I’m 83, so naturally I paid attention. At this age, I don’t ignore information that threatens to subtract years from my life. That’s the government’s job.
The doctor explained that “blockages” in this sacred crease can shorten your lifespan. Blockages! As if a tiny pile of lint from your boxer shorts could clog the circulatory superhighway and bring down the whole system like a traffic cone left on the freeway.
I checked my own inguinal crease at once, fearing a geological formation had developed. I found nothing alarming, unless you count the fact that I now need six mirrors to inspect my own groin. That discovery alone took three months off my life.
But I resolved to take no chances.
Kate, ever supportive, said, “You do realize the doctor might be trying to sell moisturizer?”
I told her she was being cynical. “This is science,” I said, while Googling “how long can you live with a blocked groin fold.”
Let me be clear: there is no known medical condition called Blocked Inguinal Death Syndrome.
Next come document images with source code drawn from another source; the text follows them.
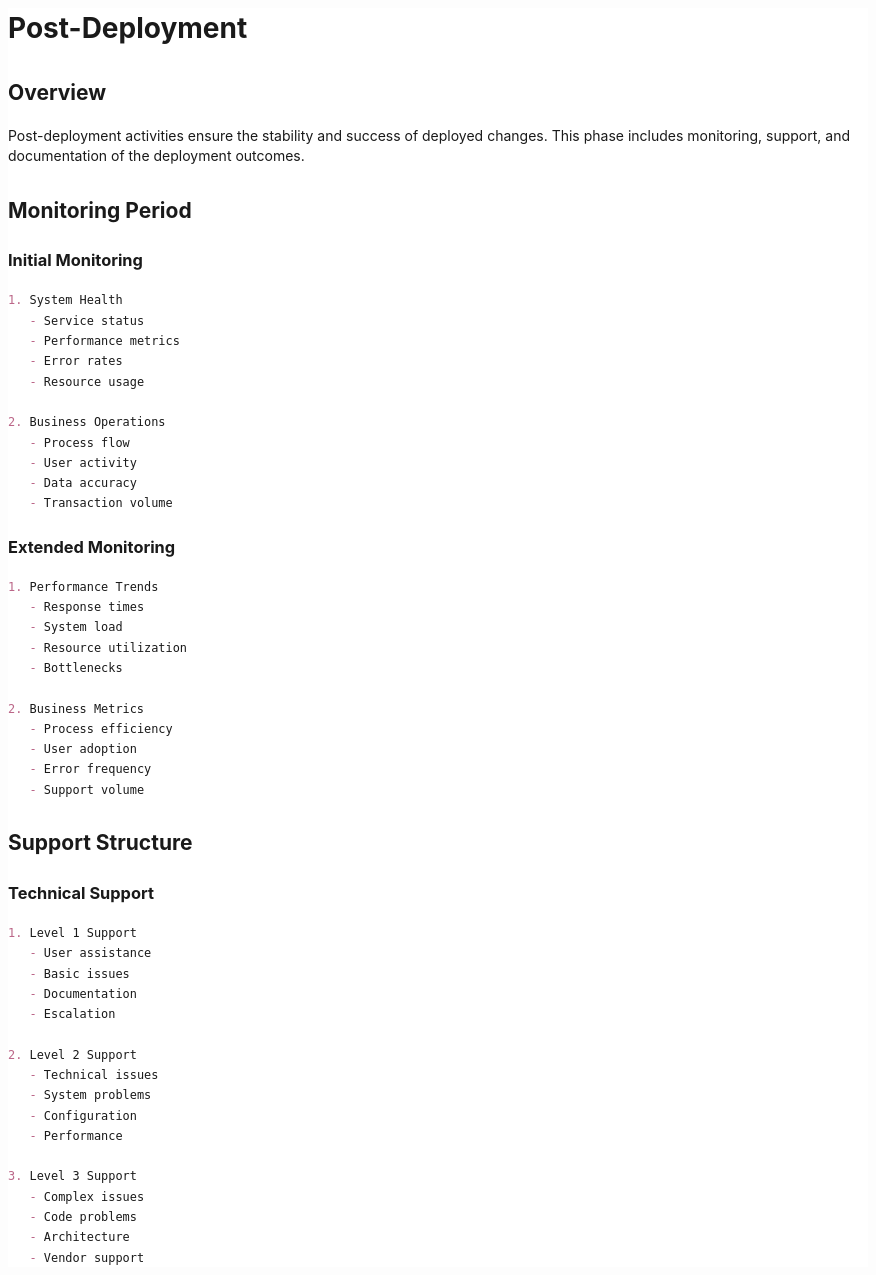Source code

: # Post-Deployment

## Overview

Post-deployment activities ensure the stability and success of deployed changes. This phase includes monitoring, support, and documentation of the deployment outcomes.

## Monitoring Period

### Initial Monitoring
```markdown
1. System Health
   - Service status
   - Performance metrics
   - Error rates
   - Resource usage

2. Business Operations
   - Process flow
   - User activity
   - Data accuracy
   - Transaction volume
```

### Extended Monitoring
```markdown
1. Performance Trends
   - Response times
   - System load
   - Resource utilization
   - Bottlenecks

2. Business Metrics
   - Process efficiency
   - User adoption
   - Error frequency
   - Support volume
```

## Support Structure

### Technical Support
```markdown
1. Level 1 Support
   - User assistance
   - Basic issues
   - Documentation
   - Escalation

2. Level 2 Support
   - Technical issues
   - System problems
   - Configuration
   - Performance

3. Level 3 Support
   - Complex issues
   - Code problems
   - Architecture
   - Vendor support
```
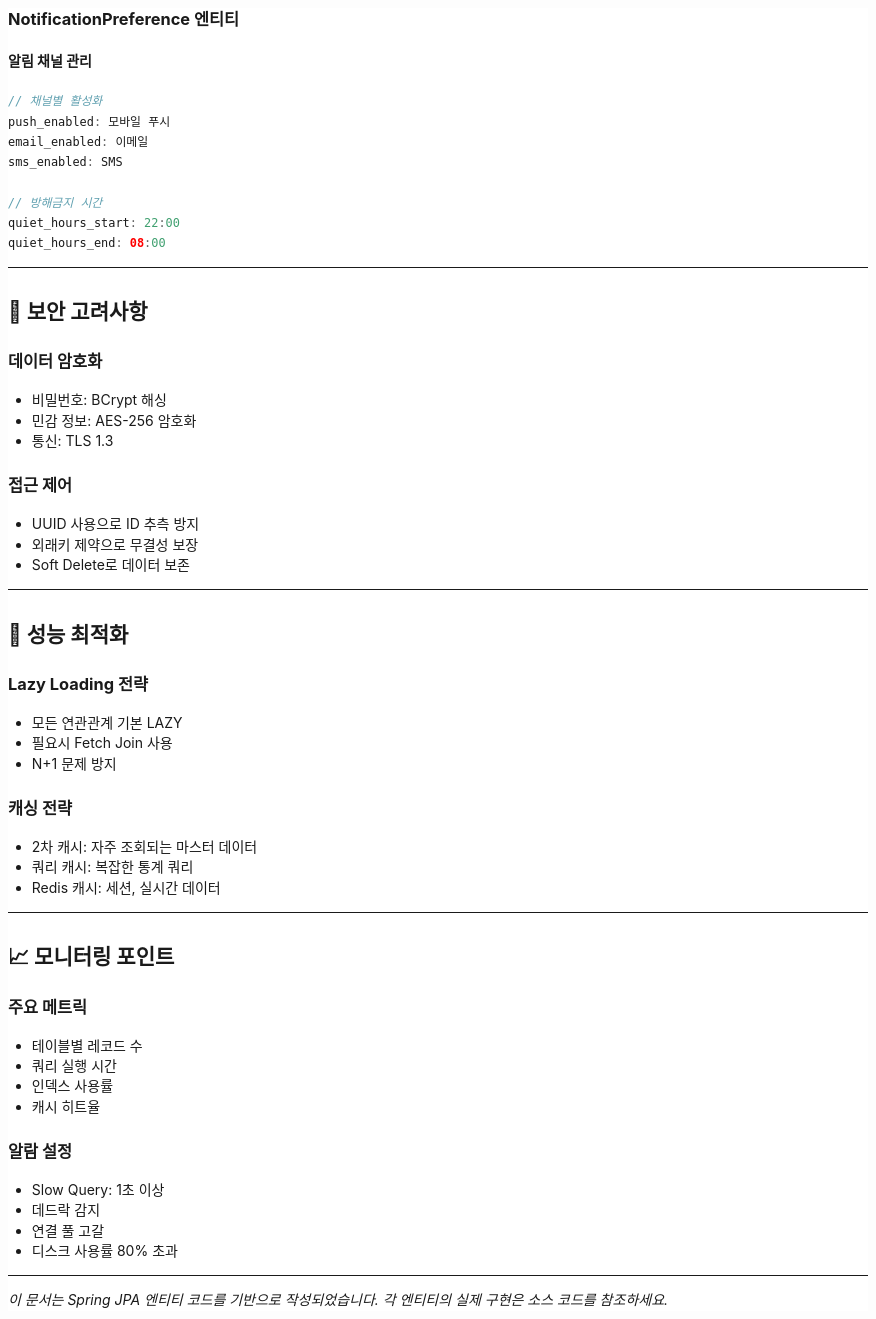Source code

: ### NotificationPreference 엔티티

#### 알림 채널 관리
```java
// 채널별 활성화
push_enabled: 모바일 푸시
email_enabled: 이메일
sms_enabled: SMS

// 방해금지 시간
quiet_hours_start: 22:00
quiet_hours_end: 08:00
```

---

## 🔐 보안 고려사항

### 데이터 암호화
- 비밀번호: BCrypt 해싱
- 민감 정보: AES-256 암호화
- 통신: TLS 1.3

### 접근 제어
- UUID 사용으로 ID 추측 방지
- 외래키 제약으로 무결성 보장
- Soft Delete로 데이터 보존

---

## 🚀 성능 최적화

### Lazy Loading 전략
- 모든 연관관계 기본 LAZY
- 필요시 Fetch Join 사용
- N+1 문제 방지

### 캐싱 전략
- 2차 캐시: 자주 조회되는 마스터 데이터
- 쿼리 캐시: 복잡한 통계 쿼리
- Redis 캐시: 세션, 실시간 데이터

---

## 📈 모니터링 포인트

### 주요 메트릭
- 테이블별 레코드 수
- 쿼리 실행 시간
- 인덱스 사용률
- 캐시 히트율

### 알람 설정
- Slow Query: 1초 이상
- 데드락 감지
- 연결 풀 고갈
- 디스크 사용률 80% 초과

---

*이 문서는 Spring JPA 엔티티 코드를 기반으로 작성되었습니다.*
*각 엔티티의 실제 구현은 소스 코드를 참조하세요.*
If there were, teenage boys — whose entire hygiene regimen consists of Axe body spray and optimism — would be dropping like flies.
Still, I followed the advice.
I washed.
I rubbed.
I exfoliated like a man preparing for a swimsuit calendar he will absolutely not be asked to appear in.
And you know what? I felt… cleaner. Not immortal — just cleaner.
I reported my findings to Kate.
She said, “So the doctor was wrong?”
“Not entirely,” I said. “My groin feels younger.”
“Your groin always feels younger,” she replied. “That’s the problem.”
In fairness, the video wasn’t all nonsense. Washing that fold does prevent things like irritation, odor, and fungal revolt — which, in marital diplomacy, is sometimes as important as immortality.
But the idea that a bit of soap stands between me and a premature end is optimistic even for YouTube.
If longevity were truly based on crease maintenance, there would be dermatologists running the world and every political debate would begin with candidates proudly displaying their spotless groin folds.
Instead, here we are: living our best lives, scrubbing our creases, and hoping the internet will one day tell us the truth:
That aging isn’t defeated by soap.
It’s defeated by laughing, loving, swimming, writing, walking, eating something green now and then, and, when necessary, carefully maintaining the border between thigh and torso.
So yes — wash your inguinal crease.
Not because it will save your life.
But because Kate will appreciate it. And honestly, at 83, that’s the only guarantee that truly extends longevity.